▶ EXERCISE BRIEF
Copy out the data below line for line, with no changes, and leave out the pictures.

•••

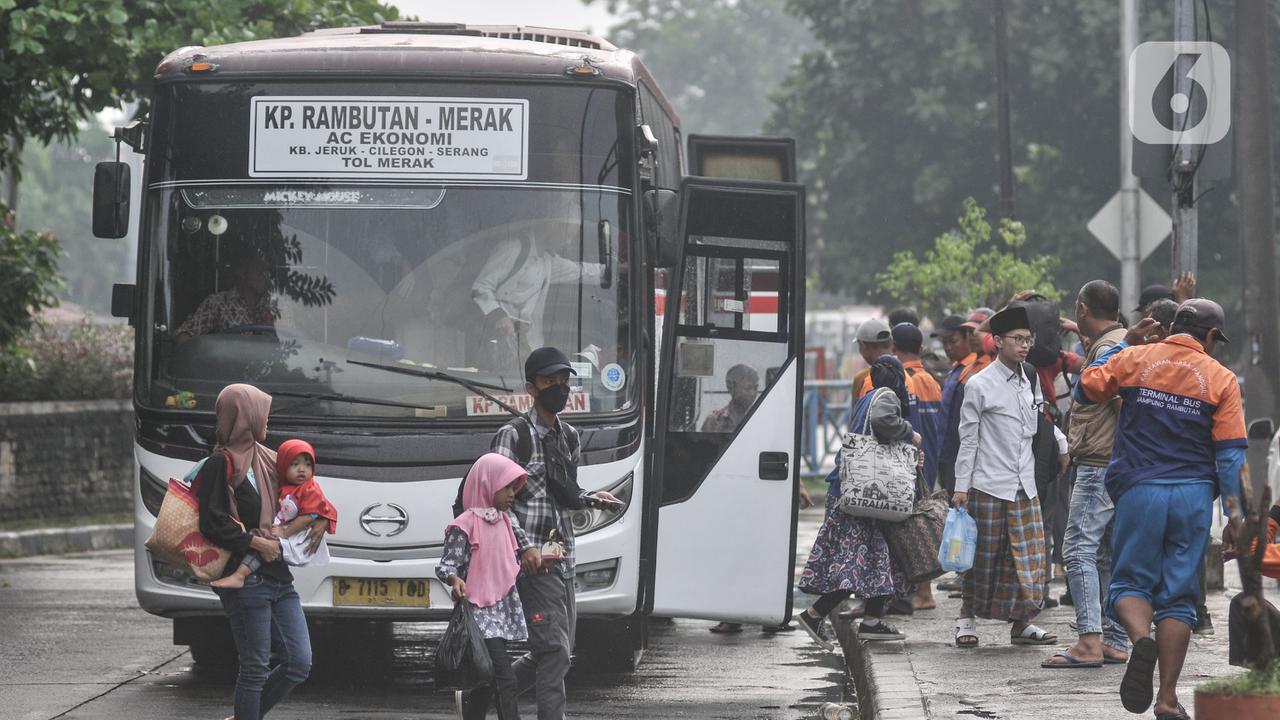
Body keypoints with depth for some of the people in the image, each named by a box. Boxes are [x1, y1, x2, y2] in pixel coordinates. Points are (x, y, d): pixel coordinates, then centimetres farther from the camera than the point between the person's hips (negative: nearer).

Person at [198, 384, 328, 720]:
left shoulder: (267, 459, 14)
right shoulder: (221, 465, -9)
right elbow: (213, 525, -15)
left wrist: (322, 519, 9)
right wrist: (257, 543, -13)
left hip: (280, 578, 8)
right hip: (246, 579, -8)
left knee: (299, 663, 5)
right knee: (255, 667, -4)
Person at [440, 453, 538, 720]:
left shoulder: (505, 520, 15)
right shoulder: (465, 525, -9)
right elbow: (447, 564, -14)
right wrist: (455, 580, -31)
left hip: (503, 611, 9)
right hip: (481, 613, -9)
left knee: (487, 684, 10)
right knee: (505, 679, -17)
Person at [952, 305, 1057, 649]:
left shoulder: (1031, 383, 11)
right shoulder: (980, 385, -5)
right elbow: (968, 440, -5)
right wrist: (961, 487, -7)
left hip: (1025, 485, 5)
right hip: (989, 485, -5)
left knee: (1028, 556, 1)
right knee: (983, 558, 2)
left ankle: (1021, 623, 8)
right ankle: (967, 618, 16)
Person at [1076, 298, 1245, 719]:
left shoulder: (1134, 359, 1)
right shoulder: (1220, 379, 1)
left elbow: (1085, 390, 13)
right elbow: (1231, 453, -2)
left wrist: (1124, 345, 20)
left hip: (1139, 490, 0)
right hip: (1193, 495, 0)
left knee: (1131, 582, 10)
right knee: (1178, 597, 7)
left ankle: (1140, 638, -23)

•••

▶ RESULT OF THIS EXERCISE
Body keypoints with depth for some of the people in the image, each named by a box. Boxes are [x1, y1, x2, y2] in pixel coordinates. Points are (x, y, d): pixel coordinates, then centimetres farther from the camera than the point between the person's hips (negative: nearer).

Person at [198, 384, 328, 720]:
left shoulder: (267, 459, 14)
right shoulder: (221, 465, -9)
right elbow: (213, 525, -15)
left wrist: (322, 519, 9)
right wrist: (257, 543, -13)
left hip: (280, 578, 8)
right hip: (246, 579, -8)
left knee: (299, 663, 5)
right knee: (255, 667, -4)
Person at [440, 453, 538, 720]:
left shoulder: (505, 520, 15)
right shoulder: (465, 525, -9)
right elbow: (447, 564, -14)
right wrist: (455, 580, -31)
left hip: (503, 611, 9)
right hip: (481, 613, -9)
left knee: (487, 684, 10)
right knee: (505, 679, -17)
Person at [952, 305, 1057, 649]:
left shoulder: (1031, 383, 11)
right shoulder: (980, 385, -5)
right elbow: (968, 440, -5)
right wrist: (961, 487, -7)
left hip: (1025, 485, 5)
right hip: (989, 485, -5)
left knee: (1028, 556, 1)
right knee: (983, 558, 2)
left ankle: (1021, 623, 8)
right ankle: (967, 618, 16)
Person at [1076, 298, 1245, 719]:
left shoulder: (1134, 359, 1)
right shoulder: (1220, 379, 1)
left elbow: (1085, 390, 13)
right elbow: (1231, 453, -2)
left wrist: (1124, 345, 20)
left hip: (1139, 490, 0)
right hip: (1193, 495, 0)
left knee: (1131, 582, 10)
right knee: (1178, 597, 7)
left ankle: (1140, 638, -23)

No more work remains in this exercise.